Por
  • Celia Carrasco Gil

Caer hacia arriba

Caer hacia arriba.
Caer hacia arriba.
Pixabay

No quisiera dejar que terminara este mes sin antes haberme acordado de un bonaerense que fallecía tal día como hoy hace apenas veintisiete años, un poeta vertical a la intemperie, una voz en perpetua posición de espiga, querúbico rastrojo enfocado hacia el fulgor del pensamiento en la fértil cosecha del verso y de la imagen. 

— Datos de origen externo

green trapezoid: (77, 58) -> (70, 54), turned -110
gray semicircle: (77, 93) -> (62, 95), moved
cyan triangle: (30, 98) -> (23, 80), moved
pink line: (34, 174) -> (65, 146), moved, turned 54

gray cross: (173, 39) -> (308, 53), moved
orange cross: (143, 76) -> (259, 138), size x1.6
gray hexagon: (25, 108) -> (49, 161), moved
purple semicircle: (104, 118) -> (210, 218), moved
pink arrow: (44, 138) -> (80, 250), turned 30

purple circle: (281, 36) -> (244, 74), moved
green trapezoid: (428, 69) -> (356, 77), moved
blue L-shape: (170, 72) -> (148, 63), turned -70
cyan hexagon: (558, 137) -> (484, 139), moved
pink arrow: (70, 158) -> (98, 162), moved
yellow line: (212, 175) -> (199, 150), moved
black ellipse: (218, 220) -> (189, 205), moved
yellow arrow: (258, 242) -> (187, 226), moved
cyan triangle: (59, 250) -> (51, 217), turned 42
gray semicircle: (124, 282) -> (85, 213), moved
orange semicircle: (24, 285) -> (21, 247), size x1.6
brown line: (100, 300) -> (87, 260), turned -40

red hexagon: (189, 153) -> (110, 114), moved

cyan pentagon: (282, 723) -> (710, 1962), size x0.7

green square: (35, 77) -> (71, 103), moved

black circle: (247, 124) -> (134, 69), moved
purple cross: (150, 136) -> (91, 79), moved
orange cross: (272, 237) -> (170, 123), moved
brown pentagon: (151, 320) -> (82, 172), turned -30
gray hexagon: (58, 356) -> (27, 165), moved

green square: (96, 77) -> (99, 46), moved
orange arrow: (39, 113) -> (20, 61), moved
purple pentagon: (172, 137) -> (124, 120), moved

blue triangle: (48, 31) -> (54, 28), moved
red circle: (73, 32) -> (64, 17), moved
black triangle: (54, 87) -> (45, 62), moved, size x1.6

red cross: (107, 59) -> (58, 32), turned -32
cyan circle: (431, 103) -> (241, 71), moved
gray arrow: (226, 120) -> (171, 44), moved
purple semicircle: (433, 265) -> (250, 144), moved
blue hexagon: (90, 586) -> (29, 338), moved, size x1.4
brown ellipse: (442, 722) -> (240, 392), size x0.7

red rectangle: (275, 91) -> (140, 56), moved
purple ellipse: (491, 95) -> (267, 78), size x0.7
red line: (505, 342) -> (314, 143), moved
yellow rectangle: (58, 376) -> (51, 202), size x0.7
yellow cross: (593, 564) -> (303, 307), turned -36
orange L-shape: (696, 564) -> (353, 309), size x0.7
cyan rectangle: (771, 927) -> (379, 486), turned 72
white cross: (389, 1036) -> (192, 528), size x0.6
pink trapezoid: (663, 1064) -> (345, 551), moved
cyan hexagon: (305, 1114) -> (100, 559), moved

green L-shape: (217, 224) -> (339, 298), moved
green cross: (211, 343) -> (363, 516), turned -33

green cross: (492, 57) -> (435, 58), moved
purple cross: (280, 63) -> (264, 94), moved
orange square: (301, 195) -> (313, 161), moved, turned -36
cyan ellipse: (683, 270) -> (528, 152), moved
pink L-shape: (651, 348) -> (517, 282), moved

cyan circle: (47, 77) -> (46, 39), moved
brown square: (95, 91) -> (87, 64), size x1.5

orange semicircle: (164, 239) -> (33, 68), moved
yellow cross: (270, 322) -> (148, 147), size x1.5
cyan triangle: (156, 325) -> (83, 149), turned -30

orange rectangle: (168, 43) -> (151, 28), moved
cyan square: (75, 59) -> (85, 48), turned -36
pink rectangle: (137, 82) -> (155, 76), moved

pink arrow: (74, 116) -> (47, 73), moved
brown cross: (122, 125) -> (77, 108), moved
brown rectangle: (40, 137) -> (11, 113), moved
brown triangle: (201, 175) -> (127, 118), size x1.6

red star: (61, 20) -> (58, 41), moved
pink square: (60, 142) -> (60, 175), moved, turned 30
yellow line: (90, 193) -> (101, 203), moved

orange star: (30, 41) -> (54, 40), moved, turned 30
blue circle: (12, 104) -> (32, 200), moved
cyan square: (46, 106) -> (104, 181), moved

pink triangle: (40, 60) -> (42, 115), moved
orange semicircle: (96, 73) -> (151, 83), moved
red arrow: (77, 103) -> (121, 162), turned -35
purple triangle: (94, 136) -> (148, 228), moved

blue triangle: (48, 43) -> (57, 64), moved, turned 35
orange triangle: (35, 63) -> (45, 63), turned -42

Fue Roberto Juarroz, al igual que su maestro Antonio Porchia, un ser abisal, un sembrador de grietas, de preguntas, un cultivador de huecos, un habitante del vacío que consideró que el mundo se repetía demasiado y era hora de fundar un antimundo. El argentino, que advirtió cómo los términos se erosionaban por el uso, quiso impedir que ese desgaste se fosilizara. Para ello, agrietó el lenguaje hasta desconocerlo, hasta "desbautizar el mundo, / sacrificar el nombre de las cosas / para ganar su presencia" y abrir las posibilidades del poema. Exhumó el verbo, lo sacó hacia otro lado. Hizo de él apenas un retal del tiempo o un pedazo de la vida, una ínfima ceniza del fragmento. Y se entregó a este sacrificio nominal, a esta arqueología y posterior arquitectura poemática. Concibió siempre la poesía como un proceso subterráneo en busca del balbuceo originario, como "una explosión del ser por debajo del lenguaje". Detonó la realidad hasta romperla y horadó el suelo con silencios que airearan el mundo de su texto, ahondaran en la garganta de la tierra e impulsaran a la voz a caer hacia arriba en el rapto de la luz, el rebote ascendente del poema.